Parent-Coach Relationships: A Thoughtful Approach
September 29, 2015
The culture of a youth sports team is made from more than just the children on the field and their coach. Assistant coaches, team managers and parents all become a part of what will ultimately cultivate the kind of group that can make a significant impact on kids, and the parent-coach relationships are a key element of that group. Any part of this group can be disruptive to the team’s culture, but when the breakdown of culture comes from the poor behavior of parents, it can be especially difficult for a coach to yield their influence, in part, because there are fewer chances at communication.
To help prevent parents from becoming disruptive in the first place, youth coaches need to first be proactive in fostering positive parent-coach relationships and in their conveyance of team culture. If parents become disruptive regardless of understanding a culture that doesn’t stand for that kind of behavior, coaches should seek to have a better understanding of the parent’s position before making up their mind on how to react.
There are several ways to start the season off right with parents. The Positive Coaching Alliance (PCA) suggests three techniques to kick-off communication right.
Setting expectations in a positive way at the very beginning of the season will hopefully keep parents from becoming troublesome, but of course it isn’t guaranteed to work every time.
It’s important to remember that the problem of disruptive parents is not an isolated problem. Unruly parents pop up in all communities, regardless of socioeconomics, race and region.
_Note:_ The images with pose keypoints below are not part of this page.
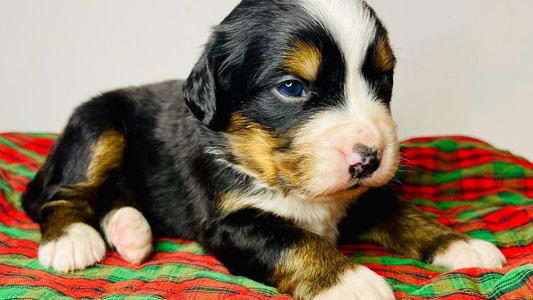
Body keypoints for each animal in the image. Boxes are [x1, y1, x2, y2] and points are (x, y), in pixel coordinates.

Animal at [22, 0, 504, 300]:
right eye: (291, 88)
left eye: (382, 79)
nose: (370, 158)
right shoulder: (231, 222)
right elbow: (294, 240)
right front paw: (353, 281)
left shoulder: (364, 198)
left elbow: (406, 214)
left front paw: (461, 245)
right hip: (97, 125)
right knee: (62, 194)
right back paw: (71, 241)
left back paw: (130, 232)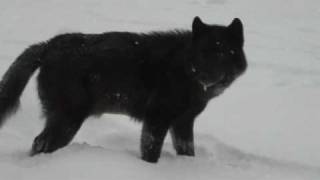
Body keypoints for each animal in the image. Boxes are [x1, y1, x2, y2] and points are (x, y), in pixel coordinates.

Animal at [0, 17, 248, 163]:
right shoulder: (157, 119)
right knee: (39, 143)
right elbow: (151, 153)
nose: (205, 76)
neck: (183, 68)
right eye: (203, 53)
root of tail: (48, 45)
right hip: (68, 120)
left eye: (223, 52)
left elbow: (188, 151)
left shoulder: (183, 123)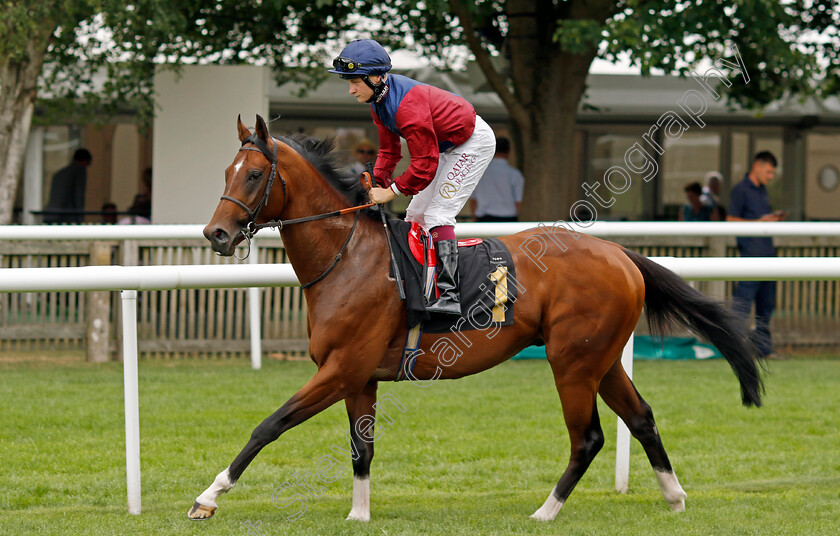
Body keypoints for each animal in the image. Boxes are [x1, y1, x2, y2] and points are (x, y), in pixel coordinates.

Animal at [190, 115, 760, 520]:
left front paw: (209, 496)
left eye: (255, 174)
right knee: (640, 417)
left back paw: (545, 512)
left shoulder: (340, 368)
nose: (216, 233)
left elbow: (269, 425)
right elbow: (361, 449)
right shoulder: (359, 377)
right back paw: (675, 497)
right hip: (602, 358)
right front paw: (358, 515)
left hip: (571, 361)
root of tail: (620, 253)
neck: (348, 256)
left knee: (588, 437)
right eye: (226, 172)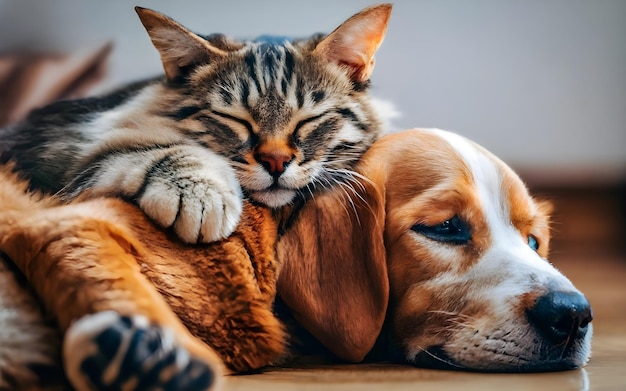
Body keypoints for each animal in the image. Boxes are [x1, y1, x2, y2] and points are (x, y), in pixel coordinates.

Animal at [0, 4, 390, 245]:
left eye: (309, 119)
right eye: (235, 119)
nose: (276, 163)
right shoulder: (67, 154)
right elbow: (163, 151)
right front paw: (203, 197)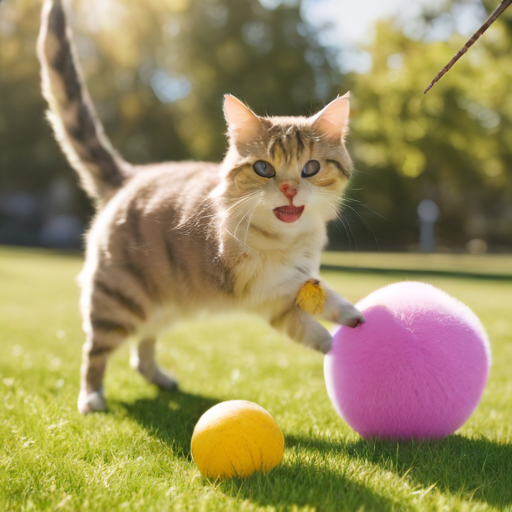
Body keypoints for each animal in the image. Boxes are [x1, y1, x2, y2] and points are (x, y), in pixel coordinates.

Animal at [38, 0, 366, 414]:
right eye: (264, 168)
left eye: (311, 168)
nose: (290, 189)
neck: (286, 241)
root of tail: (130, 176)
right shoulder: (264, 294)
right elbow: (307, 326)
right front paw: (337, 345)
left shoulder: (297, 280)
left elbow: (323, 296)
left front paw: (351, 315)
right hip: (118, 300)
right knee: (95, 352)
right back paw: (92, 397)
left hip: (162, 301)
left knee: (142, 350)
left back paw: (161, 380)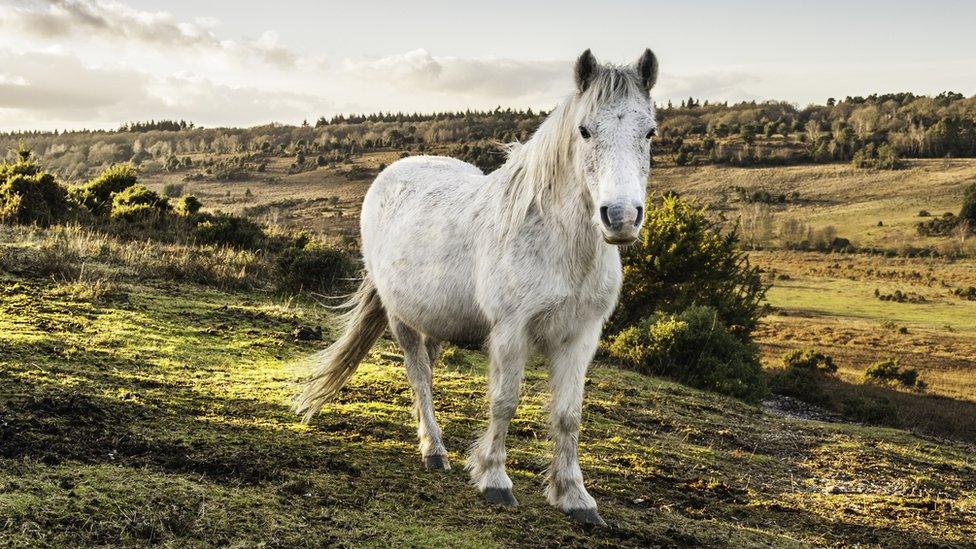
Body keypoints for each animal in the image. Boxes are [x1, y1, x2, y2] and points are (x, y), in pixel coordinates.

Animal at [298, 49, 660, 524]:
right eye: (585, 130)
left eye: (650, 132)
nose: (620, 217)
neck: (559, 242)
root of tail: (397, 169)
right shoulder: (510, 331)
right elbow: (504, 401)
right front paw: (494, 479)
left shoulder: (581, 336)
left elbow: (568, 415)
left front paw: (575, 497)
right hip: (401, 318)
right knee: (418, 375)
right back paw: (434, 451)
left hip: (435, 319)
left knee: (427, 369)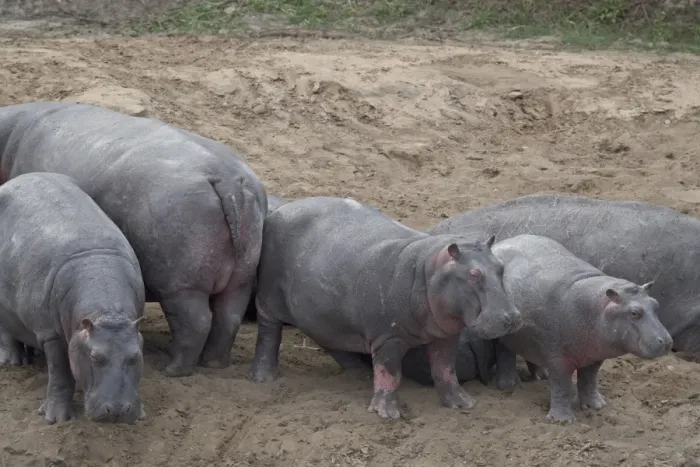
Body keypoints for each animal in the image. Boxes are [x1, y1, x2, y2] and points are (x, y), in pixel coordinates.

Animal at [0, 102, 267, 377]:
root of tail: (227, 180)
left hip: (181, 285)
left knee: (196, 323)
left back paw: (171, 369)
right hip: (240, 277)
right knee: (228, 317)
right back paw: (213, 363)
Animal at [0, 172, 146, 424]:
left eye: (136, 356)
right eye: (95, 357)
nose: (117, 411)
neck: (108, 313)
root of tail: (18, 178)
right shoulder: (50, 333)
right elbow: (60, 374)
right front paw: (55, 419)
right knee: (5, 329)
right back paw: (12, 361)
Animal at [247, 196, 522, 419]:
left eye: (500, 266)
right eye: (473, 274)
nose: (511, 317)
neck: (427, 270)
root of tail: (281, 210)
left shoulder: (445, 335)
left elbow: (445, 369)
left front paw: (463, 403)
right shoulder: (387, 337)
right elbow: (390, 373)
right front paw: (387, 414)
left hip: (323, 315)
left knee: (331, 341)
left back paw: (357, 374)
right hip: (269, 300)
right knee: (268, 334)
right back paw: (264, 378)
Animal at [489, 234, 672, 423]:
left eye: (656, 304)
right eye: (634, 312)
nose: (666, 342)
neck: (597, 307)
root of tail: (501, 243)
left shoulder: (594, 356)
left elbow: (589, 379)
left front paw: (597, 406)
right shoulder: (558, 359)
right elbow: (562, 385)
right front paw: (562, 421)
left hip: (529, 339)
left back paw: (541, 376)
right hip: (505, 334)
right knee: (504, 353)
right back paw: (510, 385)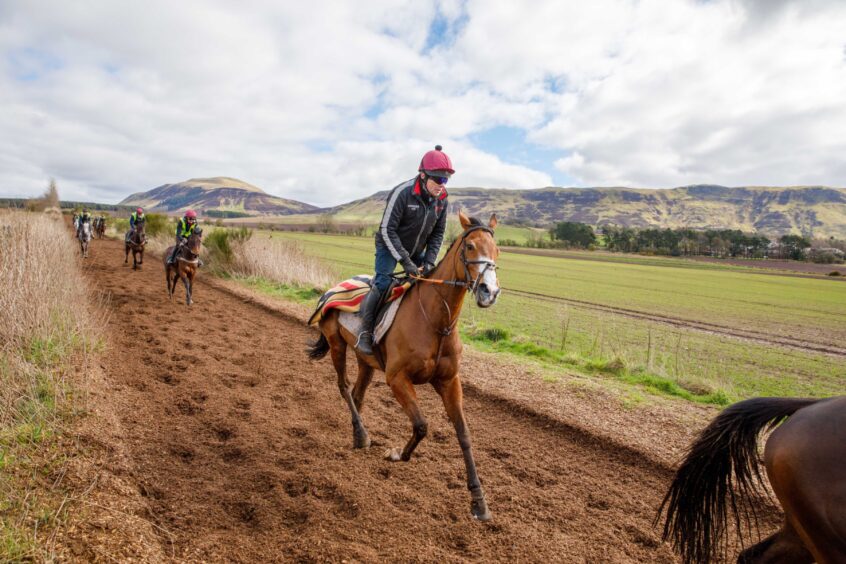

They aren’t mutually exclusive to sports either – negative parents can be found in relation to every kind of youth activity.
Even when a parent is disruptive, they are still a valuable source of input. Find a time when emotions aren’t particularly high and invite the parent to have a conversation. Hopefully, communication has happened throughout the season up to this point – getting to know them and their children is important to everyday coaching. Remember that parents should be considered your partner in getting the most of their child and more often than not, a parent just needs to get something off their chest.
According to PlayPositive.com, “try hard not to be defensive or evasive. Welcome the chance to deepen your relationship with the players’ parents. You may learn some things about them, their children – and maybe even yourself – that help improve your coaching. Hear the parents out. Seek first to understand before being understood.”
If needed, coaches should allow themselves time to consider the parent’s position. After that consideration, if a coach feels secure in their own position, they can have the confidence to stand their ground. Coaches need to do what they think is right.
“As a Positive Coach, you do what you think is right. Just as you would teach your players to do, and just as the players’ parents would teach them to do also.”